Why it matters
- Fine-tuning + inference in one platform lets teams go from raw open model to domain-specific production model without managing multiple vendors.
- 100+ model selection covers cutting-edge open models as they're released — Together AI adds new models quickly, often within days of a model's public release.
- OpenAI-compatible API means minimal code changes to switch from OpenAI to open models — change base URL and model name, keep existing logic.
- Competitive pricing makes large-scale open model deployment economical — Llama 70B at $0.88/M tokens vs. GPT-4o at $15/M tokens for comparable tasks.
Key capabilities
- 100+ models: Llama 3.1 (8B, 70B, 405B), Mistral, Mixtral, Code Llama, Qwen, DBRX, Gemma, and more.
- OpenAI-compatible API: Drop-in replacement for most OpenAI SDK integrations.
- Fine-tuning: LoRA/QLoRA fine-tuning on custom datasets; deploy fine-tuned models.
- Dedicated deployments: Reserved GPU instances for consistent performance and privacy.
- Serverless inference: Pay-per-token with no idle costs.
- Embeddings: Vector embeddings via BAAI/bge and other embedding models.
- Image generation: SDXL and other image models alongside text models.
- Streaming: Real-time token streaming for chat applications.
Technical notes
- API: OpenAI-compatible REST at api.together.xyz/v1
- Python:
pip install together or use OpenAI SDK with base_url override
- Models: 100+ open-source text, code, image, embedding models
- Pricing: From $0.18/M tokens (Llama 8B) to $5/M tokens (Llama 405B)

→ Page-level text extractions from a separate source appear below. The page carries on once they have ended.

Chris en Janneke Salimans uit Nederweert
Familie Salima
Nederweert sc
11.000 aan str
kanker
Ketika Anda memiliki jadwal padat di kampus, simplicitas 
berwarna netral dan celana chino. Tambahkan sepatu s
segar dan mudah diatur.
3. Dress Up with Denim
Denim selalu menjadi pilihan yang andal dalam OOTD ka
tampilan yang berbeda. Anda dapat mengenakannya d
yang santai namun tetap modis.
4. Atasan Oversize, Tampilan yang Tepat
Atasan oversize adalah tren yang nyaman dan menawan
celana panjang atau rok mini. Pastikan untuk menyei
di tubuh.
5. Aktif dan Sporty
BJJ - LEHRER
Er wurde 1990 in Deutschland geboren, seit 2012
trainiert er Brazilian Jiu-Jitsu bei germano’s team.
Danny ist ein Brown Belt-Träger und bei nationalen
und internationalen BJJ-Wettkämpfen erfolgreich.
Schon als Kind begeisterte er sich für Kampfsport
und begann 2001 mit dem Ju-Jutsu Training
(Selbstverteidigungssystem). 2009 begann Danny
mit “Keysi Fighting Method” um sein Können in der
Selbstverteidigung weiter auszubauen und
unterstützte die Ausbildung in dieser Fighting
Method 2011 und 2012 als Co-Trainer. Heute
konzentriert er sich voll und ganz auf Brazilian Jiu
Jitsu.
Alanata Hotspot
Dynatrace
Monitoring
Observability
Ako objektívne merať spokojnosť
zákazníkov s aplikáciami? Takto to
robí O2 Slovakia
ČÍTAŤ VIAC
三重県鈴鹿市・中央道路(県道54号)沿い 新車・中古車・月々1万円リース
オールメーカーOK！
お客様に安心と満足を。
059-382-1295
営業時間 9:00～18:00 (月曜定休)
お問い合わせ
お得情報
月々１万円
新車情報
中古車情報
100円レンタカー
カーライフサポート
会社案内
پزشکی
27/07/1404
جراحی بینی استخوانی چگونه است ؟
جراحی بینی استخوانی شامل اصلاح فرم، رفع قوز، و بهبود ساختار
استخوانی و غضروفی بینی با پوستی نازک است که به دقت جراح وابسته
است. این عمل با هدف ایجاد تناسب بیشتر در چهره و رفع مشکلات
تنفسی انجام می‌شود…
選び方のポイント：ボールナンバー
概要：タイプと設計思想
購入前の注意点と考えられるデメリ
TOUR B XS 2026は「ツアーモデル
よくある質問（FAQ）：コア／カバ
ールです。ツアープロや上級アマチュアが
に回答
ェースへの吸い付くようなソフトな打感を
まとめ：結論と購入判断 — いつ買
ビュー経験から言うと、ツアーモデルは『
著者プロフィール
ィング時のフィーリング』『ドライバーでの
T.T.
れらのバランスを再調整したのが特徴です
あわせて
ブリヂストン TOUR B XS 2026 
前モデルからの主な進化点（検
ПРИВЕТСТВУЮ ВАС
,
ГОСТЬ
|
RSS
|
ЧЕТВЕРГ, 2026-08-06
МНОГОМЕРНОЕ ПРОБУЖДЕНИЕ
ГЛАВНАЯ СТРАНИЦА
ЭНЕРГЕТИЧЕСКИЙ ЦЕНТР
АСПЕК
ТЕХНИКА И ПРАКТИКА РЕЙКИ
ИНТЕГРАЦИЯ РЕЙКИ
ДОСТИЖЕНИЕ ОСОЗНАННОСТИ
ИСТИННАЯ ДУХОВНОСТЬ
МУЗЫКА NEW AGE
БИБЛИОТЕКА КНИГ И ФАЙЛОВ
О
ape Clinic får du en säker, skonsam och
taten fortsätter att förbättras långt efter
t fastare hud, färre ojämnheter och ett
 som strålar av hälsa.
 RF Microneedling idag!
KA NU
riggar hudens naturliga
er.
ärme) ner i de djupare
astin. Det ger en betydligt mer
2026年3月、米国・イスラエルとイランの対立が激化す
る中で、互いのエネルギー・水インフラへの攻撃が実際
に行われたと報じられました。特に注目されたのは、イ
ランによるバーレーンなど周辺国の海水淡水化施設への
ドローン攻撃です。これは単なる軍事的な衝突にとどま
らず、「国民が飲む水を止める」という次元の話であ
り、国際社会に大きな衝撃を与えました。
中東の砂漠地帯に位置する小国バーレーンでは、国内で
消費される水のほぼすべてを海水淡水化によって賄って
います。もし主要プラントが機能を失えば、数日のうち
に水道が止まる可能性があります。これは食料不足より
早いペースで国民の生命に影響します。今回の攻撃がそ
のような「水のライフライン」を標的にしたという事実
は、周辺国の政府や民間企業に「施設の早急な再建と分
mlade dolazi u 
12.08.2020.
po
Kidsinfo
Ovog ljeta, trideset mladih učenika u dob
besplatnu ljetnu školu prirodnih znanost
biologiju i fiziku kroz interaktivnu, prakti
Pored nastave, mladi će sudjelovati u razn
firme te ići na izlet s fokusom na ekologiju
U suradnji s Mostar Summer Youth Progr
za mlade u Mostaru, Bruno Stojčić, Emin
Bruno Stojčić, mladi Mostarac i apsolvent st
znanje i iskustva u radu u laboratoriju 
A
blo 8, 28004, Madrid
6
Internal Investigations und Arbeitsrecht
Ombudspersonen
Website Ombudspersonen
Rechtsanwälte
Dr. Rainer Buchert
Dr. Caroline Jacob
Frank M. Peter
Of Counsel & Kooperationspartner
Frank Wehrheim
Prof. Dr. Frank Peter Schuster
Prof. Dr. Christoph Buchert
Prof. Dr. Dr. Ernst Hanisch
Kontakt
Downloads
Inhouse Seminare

- Fine-tuning: LoRA/QLoRA; deploy fine-tuned models via API
- Stars: 12K (together-python)
Usage example
from openai import OpenAI
# Together AI with OpenAI SDK
client = OpenAI(
api_key="YOUR_TOGETHER_API_KEY",
base_url="https://api.together.xyz/v1"
)
response = client.chat.completions.create(
model="meta-llama/Meta-Llama-3.1-70B-Instruct-Turbo",
messages=[{"role": "user", "content": "Explain the CAP theorem simply"}]
)
print(response.choices[0].message.content)
Ideal for
- Teams wanting to fine-tune open models on custom data and deploy them in production without managing GPU infrastructure.
- Cost-sensitive applications where GPT-4 pricing is unsustainable and open model quality is sufficient.
- Developers prototyping with many different open models to find the best fit for their use case.
Not ideal for
- Latency-sensitive real-time applications — use Groq for maximum speed.
- Teams needing GPT-4-class frontier reasoning — open models are capable but still below GPT-4o/Claude 3.5 Sonnet on complex tasks.
- Fully offline or air-gapped requirements — Together AI is cloud-only.
See also
- Groq — Ultra-fast open model inference; better for latency-critical applications.
- Fireworks AI — Another fast open-source LLM inference provider; competitive with Together AI.
- Replicate — Broader model variety including image/audio/video; different pricing model.